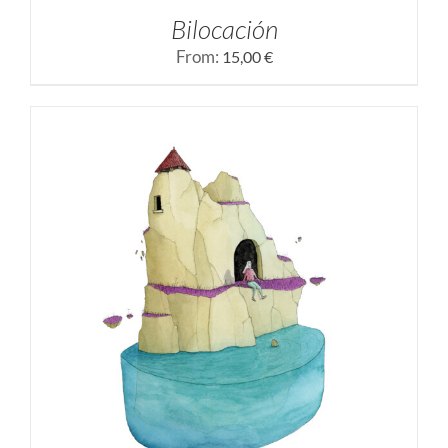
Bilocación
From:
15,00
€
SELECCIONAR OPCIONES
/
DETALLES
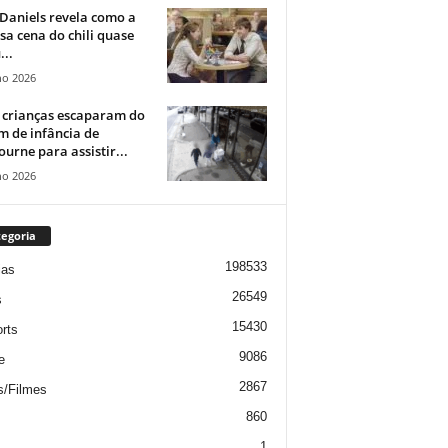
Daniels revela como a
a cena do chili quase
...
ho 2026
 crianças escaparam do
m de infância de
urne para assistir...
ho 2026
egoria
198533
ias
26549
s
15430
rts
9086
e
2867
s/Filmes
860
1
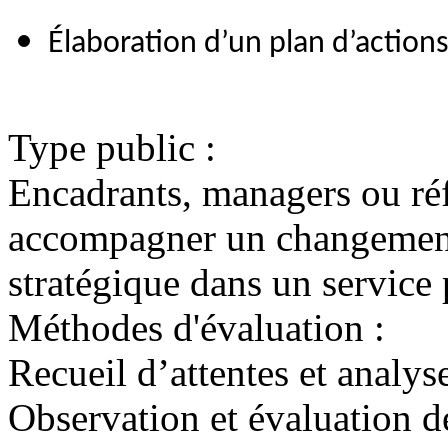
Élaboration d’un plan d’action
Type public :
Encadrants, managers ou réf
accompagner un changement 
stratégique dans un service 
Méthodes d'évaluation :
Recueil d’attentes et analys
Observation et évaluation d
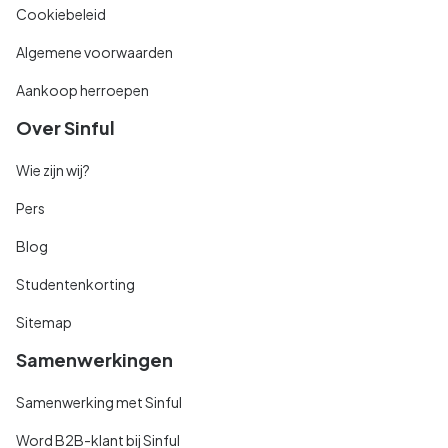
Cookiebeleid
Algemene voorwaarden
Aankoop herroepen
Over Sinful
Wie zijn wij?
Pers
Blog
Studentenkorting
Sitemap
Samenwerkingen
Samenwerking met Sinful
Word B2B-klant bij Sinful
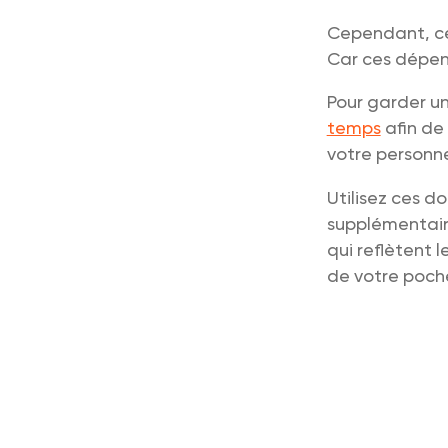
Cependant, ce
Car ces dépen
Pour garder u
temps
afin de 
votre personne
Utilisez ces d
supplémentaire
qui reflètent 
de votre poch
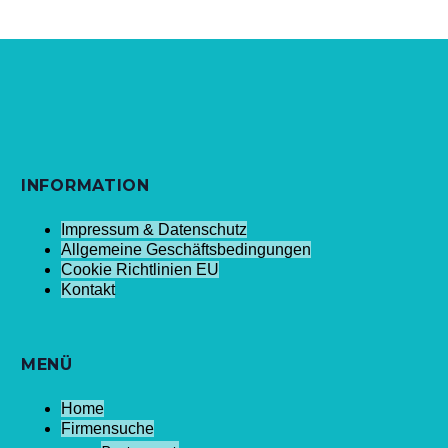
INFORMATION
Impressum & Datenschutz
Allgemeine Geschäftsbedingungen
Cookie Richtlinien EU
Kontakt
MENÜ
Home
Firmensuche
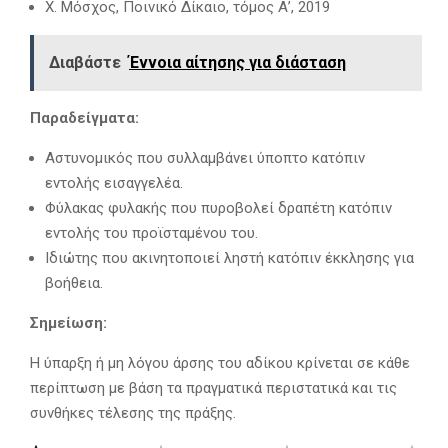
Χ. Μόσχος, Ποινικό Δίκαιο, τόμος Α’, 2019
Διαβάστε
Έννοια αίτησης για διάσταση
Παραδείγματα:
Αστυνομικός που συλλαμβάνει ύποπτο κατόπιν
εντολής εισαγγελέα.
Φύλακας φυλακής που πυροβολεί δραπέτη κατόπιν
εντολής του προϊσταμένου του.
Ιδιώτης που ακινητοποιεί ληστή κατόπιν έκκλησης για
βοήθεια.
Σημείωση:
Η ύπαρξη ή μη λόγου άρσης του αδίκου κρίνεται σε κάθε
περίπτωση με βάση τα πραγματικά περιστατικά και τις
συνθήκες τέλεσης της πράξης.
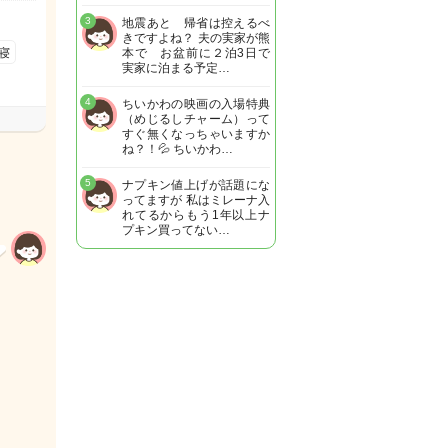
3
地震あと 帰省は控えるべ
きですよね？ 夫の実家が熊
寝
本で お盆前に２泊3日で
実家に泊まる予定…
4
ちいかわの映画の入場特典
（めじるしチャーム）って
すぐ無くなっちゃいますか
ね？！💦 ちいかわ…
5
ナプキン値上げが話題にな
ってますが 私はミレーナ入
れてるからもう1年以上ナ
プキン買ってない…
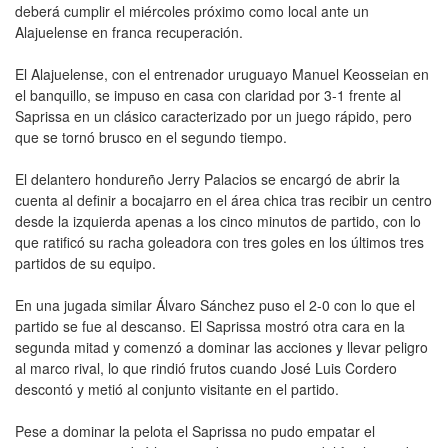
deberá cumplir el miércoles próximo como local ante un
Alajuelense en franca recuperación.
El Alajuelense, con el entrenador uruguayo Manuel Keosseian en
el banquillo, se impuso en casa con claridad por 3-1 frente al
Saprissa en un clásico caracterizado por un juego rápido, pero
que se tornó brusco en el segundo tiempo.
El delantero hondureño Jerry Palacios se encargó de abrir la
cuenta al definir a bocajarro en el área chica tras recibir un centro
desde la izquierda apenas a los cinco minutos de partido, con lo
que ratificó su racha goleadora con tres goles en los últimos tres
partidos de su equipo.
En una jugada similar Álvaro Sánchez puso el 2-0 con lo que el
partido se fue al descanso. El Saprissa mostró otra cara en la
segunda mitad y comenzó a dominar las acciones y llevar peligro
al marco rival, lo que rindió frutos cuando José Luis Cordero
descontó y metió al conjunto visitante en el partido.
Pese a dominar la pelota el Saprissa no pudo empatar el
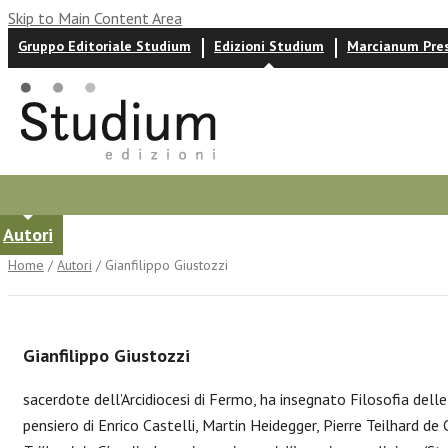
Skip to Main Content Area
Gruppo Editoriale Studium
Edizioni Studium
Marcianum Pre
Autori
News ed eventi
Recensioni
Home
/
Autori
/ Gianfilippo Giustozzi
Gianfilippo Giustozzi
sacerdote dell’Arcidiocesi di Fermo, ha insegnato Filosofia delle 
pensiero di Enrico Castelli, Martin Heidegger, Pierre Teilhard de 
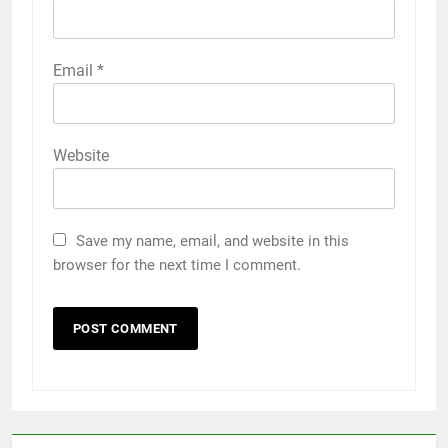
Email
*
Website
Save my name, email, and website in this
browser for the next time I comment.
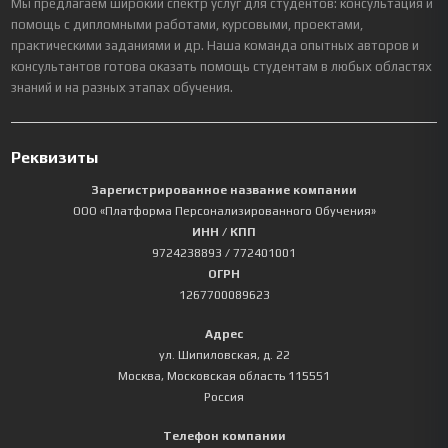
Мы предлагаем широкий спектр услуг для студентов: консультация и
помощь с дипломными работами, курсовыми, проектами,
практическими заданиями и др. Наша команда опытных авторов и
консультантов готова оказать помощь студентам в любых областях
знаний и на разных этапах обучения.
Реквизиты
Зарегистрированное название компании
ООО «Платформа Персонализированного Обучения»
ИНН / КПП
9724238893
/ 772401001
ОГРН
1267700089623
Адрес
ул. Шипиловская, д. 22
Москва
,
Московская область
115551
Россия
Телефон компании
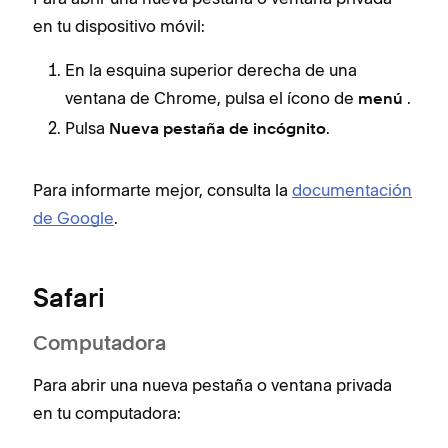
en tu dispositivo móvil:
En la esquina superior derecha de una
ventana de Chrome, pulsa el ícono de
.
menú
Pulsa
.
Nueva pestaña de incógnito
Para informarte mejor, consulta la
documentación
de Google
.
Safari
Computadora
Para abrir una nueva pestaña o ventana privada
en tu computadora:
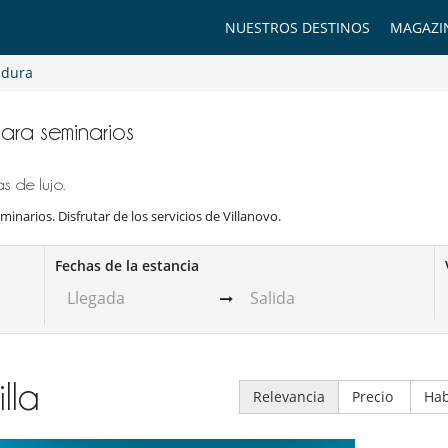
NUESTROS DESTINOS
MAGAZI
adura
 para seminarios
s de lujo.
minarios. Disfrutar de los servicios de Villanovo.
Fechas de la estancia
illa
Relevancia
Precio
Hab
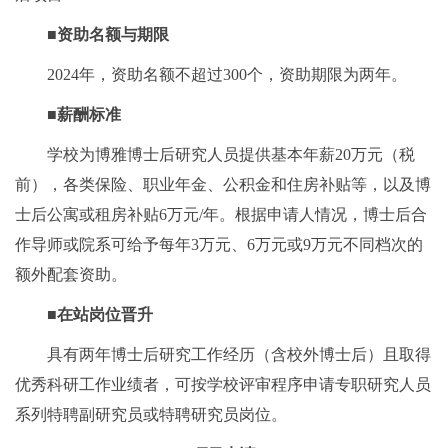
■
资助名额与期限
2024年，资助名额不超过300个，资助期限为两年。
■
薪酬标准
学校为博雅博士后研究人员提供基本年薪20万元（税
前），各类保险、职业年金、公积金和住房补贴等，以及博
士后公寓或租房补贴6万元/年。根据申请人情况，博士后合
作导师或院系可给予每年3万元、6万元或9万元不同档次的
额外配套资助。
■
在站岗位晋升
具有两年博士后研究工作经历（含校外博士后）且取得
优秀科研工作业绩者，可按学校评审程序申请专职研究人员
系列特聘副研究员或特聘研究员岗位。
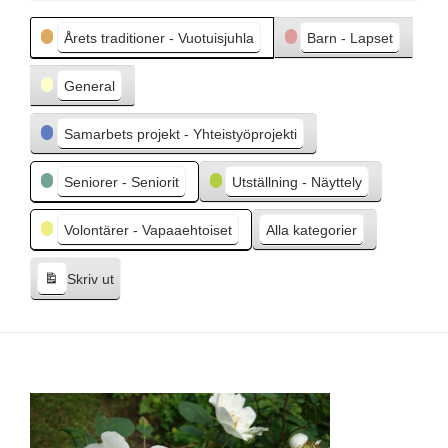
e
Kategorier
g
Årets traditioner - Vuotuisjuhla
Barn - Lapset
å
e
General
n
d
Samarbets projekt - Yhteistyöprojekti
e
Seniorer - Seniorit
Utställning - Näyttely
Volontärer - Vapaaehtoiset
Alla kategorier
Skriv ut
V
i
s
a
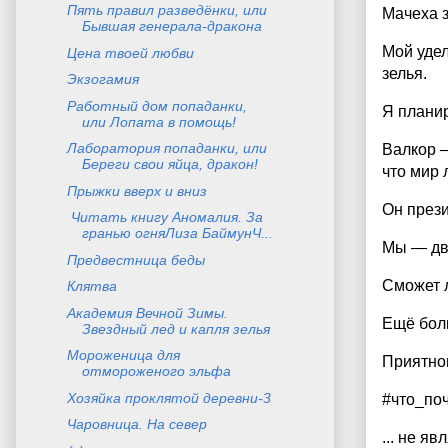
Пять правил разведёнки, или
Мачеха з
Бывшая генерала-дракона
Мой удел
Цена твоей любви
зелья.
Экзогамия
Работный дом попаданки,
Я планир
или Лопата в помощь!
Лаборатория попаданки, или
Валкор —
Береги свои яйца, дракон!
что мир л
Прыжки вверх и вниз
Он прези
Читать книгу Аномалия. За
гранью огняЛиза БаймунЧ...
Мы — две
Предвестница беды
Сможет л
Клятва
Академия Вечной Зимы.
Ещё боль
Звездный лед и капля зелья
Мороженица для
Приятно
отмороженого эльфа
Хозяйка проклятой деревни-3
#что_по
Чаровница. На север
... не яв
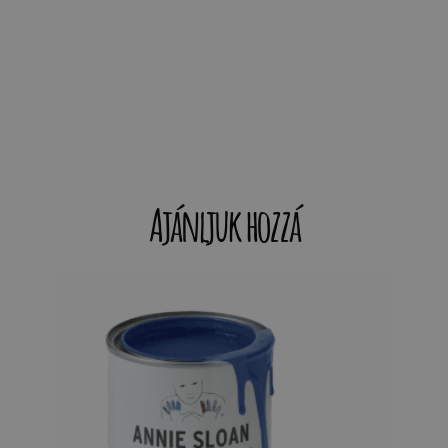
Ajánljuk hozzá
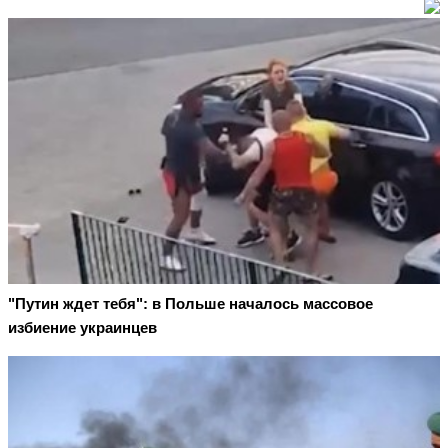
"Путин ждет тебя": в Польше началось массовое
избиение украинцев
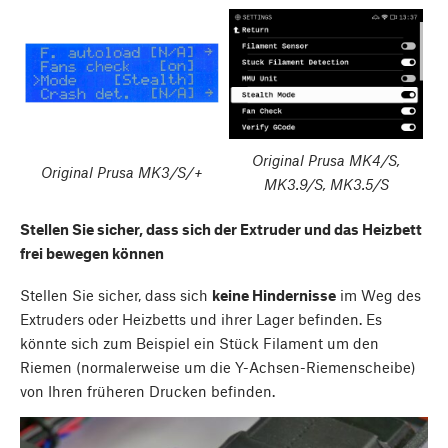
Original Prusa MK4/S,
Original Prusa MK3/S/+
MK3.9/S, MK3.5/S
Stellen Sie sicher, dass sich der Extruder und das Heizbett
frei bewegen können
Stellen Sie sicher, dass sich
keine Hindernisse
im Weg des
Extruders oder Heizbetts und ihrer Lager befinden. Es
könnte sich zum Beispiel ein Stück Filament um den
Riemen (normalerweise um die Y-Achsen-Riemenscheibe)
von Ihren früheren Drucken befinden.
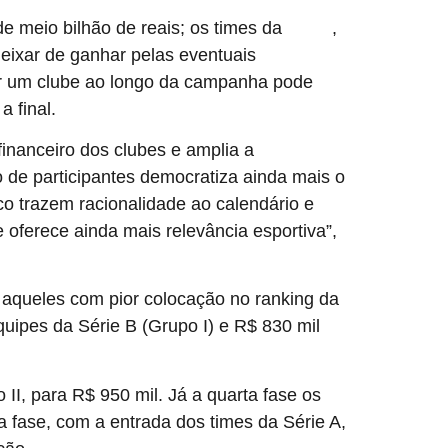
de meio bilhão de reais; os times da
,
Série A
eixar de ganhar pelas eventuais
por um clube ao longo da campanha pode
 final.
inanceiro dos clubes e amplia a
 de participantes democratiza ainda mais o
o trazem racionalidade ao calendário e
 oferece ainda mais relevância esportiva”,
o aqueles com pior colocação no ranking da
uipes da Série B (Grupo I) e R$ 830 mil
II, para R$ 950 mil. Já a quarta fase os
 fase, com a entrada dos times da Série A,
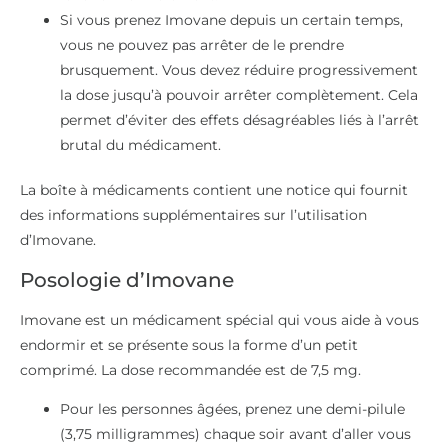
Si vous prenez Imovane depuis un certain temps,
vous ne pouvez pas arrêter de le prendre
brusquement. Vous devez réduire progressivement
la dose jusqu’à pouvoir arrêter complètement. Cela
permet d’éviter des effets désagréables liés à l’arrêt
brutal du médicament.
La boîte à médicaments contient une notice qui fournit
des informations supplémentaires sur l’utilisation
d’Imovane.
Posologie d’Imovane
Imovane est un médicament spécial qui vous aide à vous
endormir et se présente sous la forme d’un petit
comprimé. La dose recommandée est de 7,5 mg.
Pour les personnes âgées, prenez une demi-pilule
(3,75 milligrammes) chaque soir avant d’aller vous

→ Brief:
Swap "Saprissa" for "Deportivo Saprissa" in the rows starting at the line with "Cependant, ce" and ending at the line with "Pese a dominar", keeping every other word as it is. Give back only those lines, without the pictures.

→ Answer to the problem:
Cependant, ce
Car ces dépen
Pour garder u
temps
afin de 
votre personne
Utilisez ces d
supplémentaire
qui reflètent 
de votre poch
INFORMATION
Impressum & Datenschutz
Allgemeine Geschäftsbedingungen
Cookie Richtlinien EU
Kontakt
MENÜ
Home
Firmensuche
Χ. Μόσχος, Ποινικό Δίκαιο, τόμος Α’, 2019
Διαβάστε
Έννοια αίτησης για διάσταση
Παραδείγματα:
Αστυνομικός που συλλαμβάνει ύποπτο κατόπιν
εντολής εισαγγελέα.
Φύλακας φυλακής που πυροβολεί δραπέτη κατόπιν
εντολής του προϊσταμένου του.
Ιδιώτης που ακινητοποιεί ληστή κατόπιν έκκλησης για
βοήθεια.
Σημείωση:
Η ύπαρξη ή μη λόγου άρσης του αδίκου κρίνεται σε κάθε
περίπτωση με βάση τα πραγματικά περιστατικά και τις
συνθήκες τέλεσης της πράξης.
3
地震あと 帰省は控えるべ
きですよね？ 夫の実家が熊
寝
本で お盆前に２泊3日で
実家に泊まる予定…
4
ちいかわの映画の入場特典
（めじるしチャーム）って
すぐ無くなっちゃいますか
ね？！💦 ちいかわ…
5
ナプキン値上げが話題にな
ってますが 私はミレーナ入
れてるからもう1年以上ナ
プキン買ってない…
deberá cumplir el miércoles próximo como local ante un
Alajuelense en franca recuperación.
El Alajuelense, con el entrenador uruguayo Manuel Keosseian en
el banquillo, se impuso en casa con claridad por 3-1 frente al
Deportivo Saprissa en un clásico caracterizado por un juego rápido, pero
que se tornó brusco en el segundo tiempo.
El delantero hondureño Jerry Palacios se encargó de abrir la
cuenta al definir a bocajarro en el área chica tras recibir un centro
desde la izquierda apenas a los cinco minutos de partido, con lo
que ratificó su racha goleadora con tres goles en los últimos tres
partidos de su equipo.
En una jugada similar Álvaro Sánchez puso el 2-0 con lo que el
partido se fue al descanso. El Deportivo Saprissa mostró otra cara en la
segunda mitad y comenzó a dominar las acciones y llevar peligro
al marco rival, lo que rindió frutos cuando José Luis Cordero
descontó y metió al conjunto visitante en el partido.
Pese a dominar la pelota el Deportivo Saprissa no pudo empatar el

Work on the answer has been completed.